Records provided:
----------

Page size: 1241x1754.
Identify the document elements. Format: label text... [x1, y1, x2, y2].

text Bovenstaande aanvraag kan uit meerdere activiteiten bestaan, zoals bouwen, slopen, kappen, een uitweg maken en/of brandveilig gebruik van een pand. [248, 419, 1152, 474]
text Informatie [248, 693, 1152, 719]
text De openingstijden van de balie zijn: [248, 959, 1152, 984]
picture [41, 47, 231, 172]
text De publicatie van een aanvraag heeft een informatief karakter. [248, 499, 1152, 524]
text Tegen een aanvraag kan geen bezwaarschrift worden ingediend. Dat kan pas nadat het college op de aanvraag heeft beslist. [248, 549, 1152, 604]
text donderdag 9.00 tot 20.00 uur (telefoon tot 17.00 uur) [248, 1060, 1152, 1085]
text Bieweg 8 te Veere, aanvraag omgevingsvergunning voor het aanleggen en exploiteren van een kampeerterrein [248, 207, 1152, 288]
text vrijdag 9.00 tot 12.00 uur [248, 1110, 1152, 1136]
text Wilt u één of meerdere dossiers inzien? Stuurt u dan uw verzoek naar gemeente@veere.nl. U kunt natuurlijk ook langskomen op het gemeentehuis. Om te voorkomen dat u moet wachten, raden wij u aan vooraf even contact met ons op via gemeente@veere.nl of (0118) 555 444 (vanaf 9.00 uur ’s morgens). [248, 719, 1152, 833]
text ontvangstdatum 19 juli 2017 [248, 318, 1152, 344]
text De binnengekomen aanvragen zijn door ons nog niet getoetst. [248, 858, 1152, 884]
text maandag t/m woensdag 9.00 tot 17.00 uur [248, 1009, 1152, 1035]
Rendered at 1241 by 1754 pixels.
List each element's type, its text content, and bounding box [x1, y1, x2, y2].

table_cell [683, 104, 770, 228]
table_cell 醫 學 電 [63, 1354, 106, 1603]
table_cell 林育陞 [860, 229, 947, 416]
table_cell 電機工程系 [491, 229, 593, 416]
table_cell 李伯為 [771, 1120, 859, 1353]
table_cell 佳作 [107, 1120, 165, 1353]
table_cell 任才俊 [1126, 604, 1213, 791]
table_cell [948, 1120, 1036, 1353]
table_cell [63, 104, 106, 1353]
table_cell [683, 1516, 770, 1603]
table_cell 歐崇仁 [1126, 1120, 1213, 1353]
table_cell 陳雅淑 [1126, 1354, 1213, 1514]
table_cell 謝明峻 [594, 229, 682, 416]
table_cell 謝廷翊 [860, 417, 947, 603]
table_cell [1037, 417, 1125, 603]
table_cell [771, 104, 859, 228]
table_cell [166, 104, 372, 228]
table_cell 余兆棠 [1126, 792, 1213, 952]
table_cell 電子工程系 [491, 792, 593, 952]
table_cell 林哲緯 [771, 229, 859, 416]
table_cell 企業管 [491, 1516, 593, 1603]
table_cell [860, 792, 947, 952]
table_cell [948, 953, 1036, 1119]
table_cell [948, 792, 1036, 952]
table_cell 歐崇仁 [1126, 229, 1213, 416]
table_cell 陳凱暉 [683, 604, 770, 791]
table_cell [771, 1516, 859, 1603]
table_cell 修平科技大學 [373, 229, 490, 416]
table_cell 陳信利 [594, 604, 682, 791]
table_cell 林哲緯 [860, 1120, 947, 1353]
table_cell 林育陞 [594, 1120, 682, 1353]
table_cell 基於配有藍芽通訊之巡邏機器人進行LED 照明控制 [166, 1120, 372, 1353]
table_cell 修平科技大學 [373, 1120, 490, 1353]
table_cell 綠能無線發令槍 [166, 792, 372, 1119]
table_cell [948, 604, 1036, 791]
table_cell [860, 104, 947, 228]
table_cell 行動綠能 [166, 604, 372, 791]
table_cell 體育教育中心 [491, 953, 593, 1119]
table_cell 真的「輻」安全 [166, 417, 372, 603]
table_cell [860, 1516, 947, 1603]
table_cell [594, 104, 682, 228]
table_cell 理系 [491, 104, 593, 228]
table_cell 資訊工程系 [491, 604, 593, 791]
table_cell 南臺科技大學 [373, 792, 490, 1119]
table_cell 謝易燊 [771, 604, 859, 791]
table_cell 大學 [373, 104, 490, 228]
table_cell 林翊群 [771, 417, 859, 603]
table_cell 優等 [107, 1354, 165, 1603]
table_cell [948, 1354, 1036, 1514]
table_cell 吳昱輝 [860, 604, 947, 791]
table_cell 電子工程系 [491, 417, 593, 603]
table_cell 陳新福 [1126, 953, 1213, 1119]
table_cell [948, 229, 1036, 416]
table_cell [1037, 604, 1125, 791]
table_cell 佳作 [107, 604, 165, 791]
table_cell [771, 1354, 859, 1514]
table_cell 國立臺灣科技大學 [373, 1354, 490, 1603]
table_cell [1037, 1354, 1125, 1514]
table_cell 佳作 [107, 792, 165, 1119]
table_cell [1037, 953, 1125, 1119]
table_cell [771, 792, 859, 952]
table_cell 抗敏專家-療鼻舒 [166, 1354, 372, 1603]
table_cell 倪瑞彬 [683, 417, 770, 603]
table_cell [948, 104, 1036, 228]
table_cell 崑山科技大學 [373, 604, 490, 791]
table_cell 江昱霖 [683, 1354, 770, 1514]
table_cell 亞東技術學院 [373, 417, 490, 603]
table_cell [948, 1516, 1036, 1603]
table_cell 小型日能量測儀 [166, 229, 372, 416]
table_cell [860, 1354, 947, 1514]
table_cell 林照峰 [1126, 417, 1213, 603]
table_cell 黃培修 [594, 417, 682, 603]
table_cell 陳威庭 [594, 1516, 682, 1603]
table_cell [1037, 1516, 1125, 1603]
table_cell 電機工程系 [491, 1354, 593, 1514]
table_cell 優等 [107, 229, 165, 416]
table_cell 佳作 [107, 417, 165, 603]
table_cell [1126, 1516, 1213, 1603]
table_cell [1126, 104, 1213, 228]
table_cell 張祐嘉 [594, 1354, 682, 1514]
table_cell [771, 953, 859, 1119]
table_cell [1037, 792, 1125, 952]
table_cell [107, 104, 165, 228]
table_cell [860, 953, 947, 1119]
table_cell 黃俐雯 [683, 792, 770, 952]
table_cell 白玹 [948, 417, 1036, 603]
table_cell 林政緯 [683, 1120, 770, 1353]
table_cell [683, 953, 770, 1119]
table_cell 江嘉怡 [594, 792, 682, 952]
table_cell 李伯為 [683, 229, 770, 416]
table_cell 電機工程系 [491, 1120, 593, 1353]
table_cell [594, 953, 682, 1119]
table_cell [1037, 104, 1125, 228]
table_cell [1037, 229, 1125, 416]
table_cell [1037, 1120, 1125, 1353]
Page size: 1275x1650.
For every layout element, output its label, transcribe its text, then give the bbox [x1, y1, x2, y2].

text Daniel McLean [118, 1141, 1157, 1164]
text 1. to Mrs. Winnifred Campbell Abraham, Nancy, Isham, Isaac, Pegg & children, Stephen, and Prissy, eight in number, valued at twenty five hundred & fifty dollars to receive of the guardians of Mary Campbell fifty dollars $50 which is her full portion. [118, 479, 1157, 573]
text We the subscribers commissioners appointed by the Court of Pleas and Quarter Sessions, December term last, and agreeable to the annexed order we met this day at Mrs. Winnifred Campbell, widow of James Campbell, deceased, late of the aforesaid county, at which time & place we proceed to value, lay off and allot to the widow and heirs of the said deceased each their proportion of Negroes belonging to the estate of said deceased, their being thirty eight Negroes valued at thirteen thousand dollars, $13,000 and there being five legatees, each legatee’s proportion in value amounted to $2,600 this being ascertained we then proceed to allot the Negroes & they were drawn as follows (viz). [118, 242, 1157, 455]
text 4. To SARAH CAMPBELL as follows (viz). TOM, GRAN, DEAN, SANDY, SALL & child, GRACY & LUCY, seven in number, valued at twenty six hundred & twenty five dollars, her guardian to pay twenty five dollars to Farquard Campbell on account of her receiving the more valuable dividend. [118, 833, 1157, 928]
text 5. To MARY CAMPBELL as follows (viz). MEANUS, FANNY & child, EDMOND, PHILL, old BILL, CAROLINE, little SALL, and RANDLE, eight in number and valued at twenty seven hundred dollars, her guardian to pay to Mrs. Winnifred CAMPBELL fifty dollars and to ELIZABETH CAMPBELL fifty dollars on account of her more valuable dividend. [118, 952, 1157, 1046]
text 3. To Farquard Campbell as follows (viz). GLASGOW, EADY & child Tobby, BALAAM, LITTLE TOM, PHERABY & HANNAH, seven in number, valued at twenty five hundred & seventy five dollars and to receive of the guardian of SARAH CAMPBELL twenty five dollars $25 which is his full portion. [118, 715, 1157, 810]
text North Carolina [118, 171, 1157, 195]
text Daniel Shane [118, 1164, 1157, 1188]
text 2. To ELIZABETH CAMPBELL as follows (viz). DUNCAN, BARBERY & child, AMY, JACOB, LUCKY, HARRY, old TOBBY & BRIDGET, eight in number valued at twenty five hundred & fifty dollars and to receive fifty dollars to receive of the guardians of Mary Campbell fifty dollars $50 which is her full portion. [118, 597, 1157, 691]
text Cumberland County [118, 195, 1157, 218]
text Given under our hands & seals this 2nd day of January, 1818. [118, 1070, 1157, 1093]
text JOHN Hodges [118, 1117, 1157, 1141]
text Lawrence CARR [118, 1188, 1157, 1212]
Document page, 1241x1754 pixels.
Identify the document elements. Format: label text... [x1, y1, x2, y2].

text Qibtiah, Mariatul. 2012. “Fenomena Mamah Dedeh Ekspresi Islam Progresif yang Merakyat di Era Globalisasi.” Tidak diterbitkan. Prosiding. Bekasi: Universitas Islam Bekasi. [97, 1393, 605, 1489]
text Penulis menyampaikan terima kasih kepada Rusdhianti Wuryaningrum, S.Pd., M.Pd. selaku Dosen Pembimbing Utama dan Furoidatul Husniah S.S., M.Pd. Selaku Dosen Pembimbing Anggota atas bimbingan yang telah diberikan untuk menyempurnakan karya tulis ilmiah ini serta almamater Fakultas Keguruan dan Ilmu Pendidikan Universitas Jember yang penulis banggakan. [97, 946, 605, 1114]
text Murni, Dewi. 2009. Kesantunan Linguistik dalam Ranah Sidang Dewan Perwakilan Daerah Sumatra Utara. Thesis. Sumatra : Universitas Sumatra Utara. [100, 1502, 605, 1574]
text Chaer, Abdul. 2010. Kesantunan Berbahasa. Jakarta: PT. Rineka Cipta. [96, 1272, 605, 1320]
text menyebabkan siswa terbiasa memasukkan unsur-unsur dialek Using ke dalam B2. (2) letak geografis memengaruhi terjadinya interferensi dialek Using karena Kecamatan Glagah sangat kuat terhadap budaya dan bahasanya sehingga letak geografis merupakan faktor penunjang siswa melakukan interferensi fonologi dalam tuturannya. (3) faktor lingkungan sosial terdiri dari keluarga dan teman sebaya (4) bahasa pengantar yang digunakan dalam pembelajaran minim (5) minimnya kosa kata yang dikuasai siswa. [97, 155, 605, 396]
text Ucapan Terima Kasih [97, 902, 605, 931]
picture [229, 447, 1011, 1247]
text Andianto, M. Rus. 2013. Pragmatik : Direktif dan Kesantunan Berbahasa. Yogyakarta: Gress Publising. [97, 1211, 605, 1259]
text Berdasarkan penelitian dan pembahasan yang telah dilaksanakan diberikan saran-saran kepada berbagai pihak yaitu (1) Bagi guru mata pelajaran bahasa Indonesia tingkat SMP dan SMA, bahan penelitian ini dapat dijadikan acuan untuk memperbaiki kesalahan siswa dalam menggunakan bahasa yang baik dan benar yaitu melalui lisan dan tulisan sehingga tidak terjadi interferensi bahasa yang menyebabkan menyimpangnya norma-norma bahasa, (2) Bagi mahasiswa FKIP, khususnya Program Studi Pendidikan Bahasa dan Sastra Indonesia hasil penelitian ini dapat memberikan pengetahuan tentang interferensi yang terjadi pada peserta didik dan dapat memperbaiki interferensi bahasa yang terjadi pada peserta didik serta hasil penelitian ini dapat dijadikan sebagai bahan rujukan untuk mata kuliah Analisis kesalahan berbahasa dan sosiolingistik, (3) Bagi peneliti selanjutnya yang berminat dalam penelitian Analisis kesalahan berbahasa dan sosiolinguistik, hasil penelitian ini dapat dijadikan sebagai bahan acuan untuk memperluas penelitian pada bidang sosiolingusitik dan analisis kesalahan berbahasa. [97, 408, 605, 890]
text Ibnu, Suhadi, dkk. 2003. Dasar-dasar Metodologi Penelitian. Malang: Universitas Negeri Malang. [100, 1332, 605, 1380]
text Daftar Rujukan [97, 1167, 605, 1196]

----------

Task brief: Copy out the lines from the one containing "table_cell [683, 104, 770, 228]" to the one containing "table_cell 電子工程系 [491, 792, 593, 952]", both included, keeping every character as it appears in the items.

Finished exercise:
table_cell [683, 104, 770, 228]
table_cell 醫 學 電 [63, 1354, 106, 1603]
table_cell 林育陞 [860, 229, 947, 416]
table_cell 電機工程系 [491, 229, 593, 416]
table_cell 李伯為 [771, 1120, 859, 1353]
table_cell 佳作 [107, 1120, 165, 1353]
table_cell 任才俊 [1126, 604, 1213, 791]
table_cell [948, 1120, 1036, 1353]
table_cell [63, 104, 106, 1353]
table_cell [683, 1516, 770, 1603]
table_cell 歐崇仁 [1126, 1120, 1213, 1353]
table_cell 陳雅淑 [1126, 1354, 1213, 1514]
table_cell 謝明峻 [594, 229, 682, 416]
table_cell 謝廷翊 [860, 417, 947, 603]
table_cell [1037, 417, 1125, 603]
table_cell [771, 104, 859, 228]
table_cell [166, 104, 372, 228]
table_cell 余兆棠 [1126, 792, 1213, 952]
table_cell 電子工程系 [491, 792, 593, 952]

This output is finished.